21. Convenimos con el A-quo con relación a que efectivamente pueda no  existir documento que demuestre fehacientemente que se puso en conocimiento de manera inmediata a la Fiscalía Antidrogas, tampoco al Juzgado de Garantías de Chiclayo, ( argumento materia de contradicción por los emplazados), respecto a la intervención policial contra el favorecido, o bien que existan discrepancias entre el acta de intervención policial, solo suscrita por el instructor con lo descrito en el acta de intervención y registro personal, así como con el acta de recojo y comiso de droga. Sin embargo, ¿no son estos elementos de valoración penal los que deberán definirse al interior del proceso penal y que en su oportunidad acarrearán, de verificarse así, la improcedencia de la demanda o que la misma resulte infundada? ¿Debe acaso el juez constitucional entrar a analizar elementos de valoración contextual definitivamente de orden penal? Estimamos que no en la medida que el tema de relevancia de la prueba penal generada en este caso, bajo la perspectiva de los derechos fundamentales, no involucra un problema de relevancia sino que razonablemente conduce a estimar que la coerción de libertad personal se ha aplicado en un contexto de represión penal, quedando el favorecido en la opción de ejercitar los recursos penales contradictorios a que hubiera lugar.  

22. De otro lado, reviste cierta razonabilidad que el A-quo observe que se ha afectado el principio de proporcionalidad y de necesidad al intervenir a una persona cuya acta de registro personal arrojó negativo para drogas, o bien en su criterio mejor argumentado, que ha existido un exceso de celo policial. No obstante lo acotado y conforme a las interrogantes anteriores así como las circunstancias concurrentes de responsabilidad en la intervención del favorecido, ¿no son igualmente estos criterios de valoración definibles y estimables en la sede penal donde con propiedad se desarrollarán los exámenes de tipicidad, antijuricidad y culpabilidad? Este Colegiado estima que sí en tanto la restricción de libertad del favorecido observa de modo mínimo pero suficiente los lineamientos de la sentencia STC 02141-2007-HC/TC antes acotada respecto a las intervenciones de control que no resultan sustancialmente violatorias de la libertad personal.  

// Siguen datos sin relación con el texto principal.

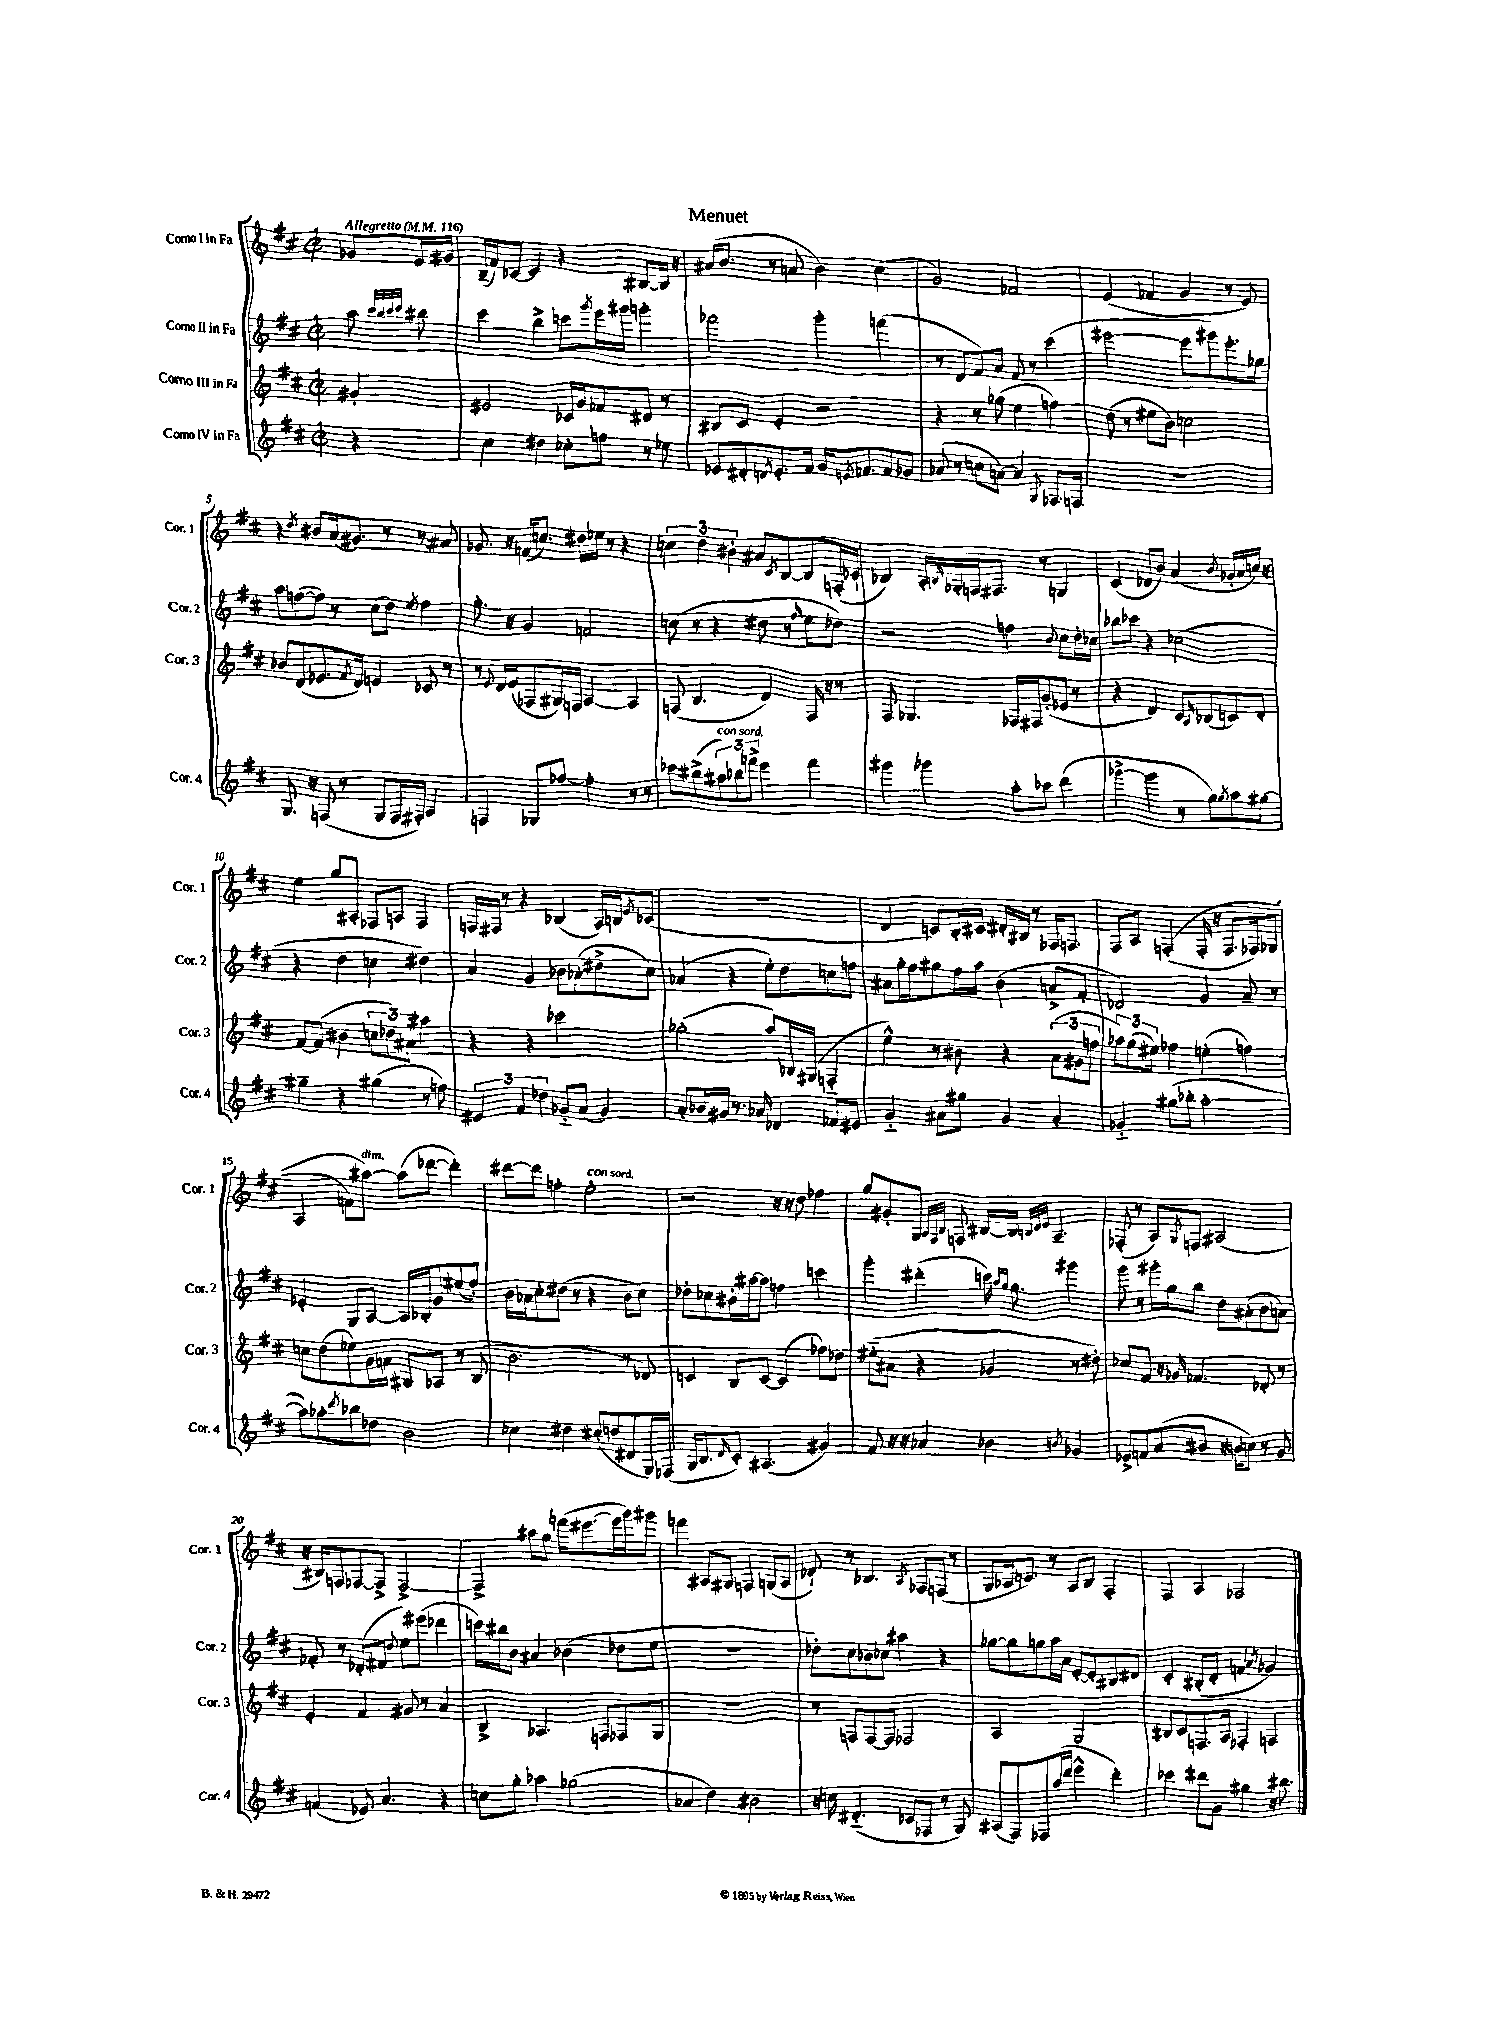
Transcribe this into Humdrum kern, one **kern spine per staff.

23. Son nuestras conclusiones, entonces, que los argumentos de valoración desarrollados por el A-quo revisten un margen de razonabilidad pero con propiedad, ellos han de determinarse más propiamente en el ámbito penal propiamente dicho y no en la vía constitucional del habeas corpus. Hacerlo en esta vía, a juicio nuestro, implica una afectación de mayor grado al principio de autoridad que en conjunto proyecta su radio de acción a favor de toda la colectividad. Es nuestra posición que las conductas contrarias al ordenamiento penal deben ser objeto de sanción con observancia del principio de legalidad pero a su vez también de otros principios y derechos fundamentales que razonablemente exigen protección.

24. En la línea de lo expuesto, corresponde desestimar la demanda y no porque convengamos en que pudiera eventualmente acogerse un accionar policial arbitrario, lo que sin duda debe ser objeto de represión. Sin embargo, en el caso de autos, no se forma suficientemente una afectación evidente, manifiesta y sustancial de la libertad personal del favorecido, por lo cual no cabe emitir decisión de tutela urgente.   

 

DECISIÓN:

Por estos fundamentos, la Sala Constitucional de Lambayeque, con la autoridad que le confiere la Constitución Política del Perú, REVOCA la sentencia que declara fundada la demanda de autos; REFORMÁNDOLA, DECLARA INFUNDADA  la demanda.

Publíquese y notifíquese.

SS.

HUANGAL NAVEDA

CARRILLO MENDOZA

FIGUEROA GUTARRA


[1] BERNAL PULIDO, Carlos. “La ponderación como procedimiento para interpretar los derechos fundamentales”. Materiales de enseñanza Derecho Constitucional de la Academia de la Magistratura. X Curso de Capacitación para el Ascenso 2do nivel. Pág. 87.

[2] DWORKIN, Ronald. “Los derechos en serio”. Editorial Ariel S.A. Pág. 146.